Un titre traduit par un énigmatique " The beast " qui semblait bien du " De Behandling " original. On se dirigeait tout droit vers une mauvaise interprétation linguistique, et puis ... Le creuset de l'horreur, le froid, désincarné, psychologique.
- [TW : Pédophilie dans le film]
Un film étouffant, l'ambiance thriller est très réussie, voire maitrisée. Les plans a la steady cam, le rythme du montage, la diversité des décors, et leurs colorimétries très désaturées, tout cela fonctionne a merveille, et permet au long métrage d'être suintant et glacial. Tout ce qu'il décide de montrer, il le fait bien, permettant à la fois de susciter l'émotion du spectateur, et de ne pas tomber dans un fétichisme macabre. En montrant insectes, photos, crasse, sang, il met le spectateur mal à l'aise, le pousse dans ses retranchements, a ses limites, mais a aucun moment la réalisation ne rend quoique ce soit d'horrible, désirable, et c'est au cœur de sa force esthétique.

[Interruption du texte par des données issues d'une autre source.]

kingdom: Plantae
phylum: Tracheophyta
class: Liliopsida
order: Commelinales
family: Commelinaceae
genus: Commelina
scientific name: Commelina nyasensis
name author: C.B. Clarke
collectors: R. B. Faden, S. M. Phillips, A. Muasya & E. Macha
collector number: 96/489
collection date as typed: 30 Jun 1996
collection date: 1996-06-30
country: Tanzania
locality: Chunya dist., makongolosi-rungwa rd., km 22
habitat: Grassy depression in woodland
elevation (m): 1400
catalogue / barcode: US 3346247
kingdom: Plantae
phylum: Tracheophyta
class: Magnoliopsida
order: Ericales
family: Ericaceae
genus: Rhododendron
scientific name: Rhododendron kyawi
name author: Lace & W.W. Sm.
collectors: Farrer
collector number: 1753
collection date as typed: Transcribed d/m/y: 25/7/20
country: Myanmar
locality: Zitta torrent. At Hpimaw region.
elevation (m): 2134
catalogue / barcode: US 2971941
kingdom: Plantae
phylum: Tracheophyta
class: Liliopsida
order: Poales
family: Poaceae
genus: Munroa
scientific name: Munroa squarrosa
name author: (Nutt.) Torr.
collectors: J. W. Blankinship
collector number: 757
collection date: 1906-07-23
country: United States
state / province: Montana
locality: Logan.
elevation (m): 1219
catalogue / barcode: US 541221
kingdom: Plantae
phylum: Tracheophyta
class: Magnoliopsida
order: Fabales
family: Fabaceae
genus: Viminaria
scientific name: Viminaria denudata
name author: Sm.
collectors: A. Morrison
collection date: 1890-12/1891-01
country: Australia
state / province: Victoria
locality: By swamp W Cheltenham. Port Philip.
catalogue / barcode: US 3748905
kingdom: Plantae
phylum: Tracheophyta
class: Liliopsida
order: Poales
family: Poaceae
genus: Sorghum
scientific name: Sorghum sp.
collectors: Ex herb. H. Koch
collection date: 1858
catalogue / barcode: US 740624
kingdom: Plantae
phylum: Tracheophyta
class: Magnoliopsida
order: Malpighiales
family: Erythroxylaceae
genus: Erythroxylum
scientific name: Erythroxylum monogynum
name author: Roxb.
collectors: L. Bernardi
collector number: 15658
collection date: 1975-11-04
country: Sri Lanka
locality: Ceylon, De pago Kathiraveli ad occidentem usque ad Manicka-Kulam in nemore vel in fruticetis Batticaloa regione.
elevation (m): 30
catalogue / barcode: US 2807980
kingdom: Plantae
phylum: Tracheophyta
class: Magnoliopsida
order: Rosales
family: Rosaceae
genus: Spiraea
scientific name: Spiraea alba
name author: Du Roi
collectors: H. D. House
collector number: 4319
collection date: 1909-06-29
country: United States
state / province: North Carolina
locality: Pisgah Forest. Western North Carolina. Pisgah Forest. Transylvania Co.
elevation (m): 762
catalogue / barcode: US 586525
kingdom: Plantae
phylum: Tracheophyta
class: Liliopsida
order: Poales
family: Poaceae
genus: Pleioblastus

Au cœur également, il y'a le noir. Les ténèbres, froids et mordants. On navigue entre réseaux pédophiles, sadisme en phase terminale, et personnages terrifiants. Je ne suis pas facilement choquable, mais là le plot, et la violence de ce qui a été imaginé me donnent sincèrement envie de vomir, de pleurer, et de mourir. C'est immonde, a un point où, si vous voulez regarder le film, il faut vraiment en avoir conscience.
Une fois cet avertissement réalisé, force est de constater que la progression de cette histoire est presque parfaite, que cette plongée dans les eaux les plus tourmentées de l'esprit humain se déroule à merveille, avec quelques effets de suspenses réussis et une montée progressive dans le glauque, et dans la terreur que le récit inspire. Le rapport à la pisse, aux hormones, au sexe, est troublant, mais donne un aspect réel a ces personnages malades. Aussi la puissance tragique qui rythme ces deux heures, est traité avec une constance impressionnante et déprimante.
Geert Van Rampelberg propose une performance XXL ( a l'exception d'une scène ou son jeu se résume a bouger ses narines ). L'excellente Laura Verlinden croisée dans le très réussi, un Monde, de Laura Wandel, est elle aussi convaincante dans un rôle difficile, elle participe grandement a faire monter la tension dégueulasse qui structure la narration. Michael Vergauwen, campe également un rôle compliqué qu'il gère à la perfection. Le reste du casting est un peu moins brillant, il en reste néanmoins efficace, et permet au film de compléter cette fresque gelée d'un monde de bas fonds et d'immondices. Enfin, le traitement réaliste de la folie et de la faiblesse des antagonistes est ici, approprié et inspiré.
J'aurais de brèves réserves a émettre sur le rythme global du film, qui traîne un peu, et en même temps, c'est un artifice nécessaire pour la cohérence dramatique. Nous ne sommes pas ici en présence d'un film immense, qui réinvente le cinéma et transporte le spectateur dans des montagnes russes émotionnelles. Ici il s'agit de genre, de thriller glauque et noir, en ce sens, il réussit parfaitement sa mission, un long forage de l'âme torturée des humains qu'il montre. Ce long métrage, à défaut d'être parfait, illustre avec brio, le pire.
Ces quelques mots me permettent de formuler un avis, en bref, sur le film. Il est très réussi, mais c'est trop brutal, trop sale, trop dur. Et en ce sens, je ne le recommande qu'a un public très averti.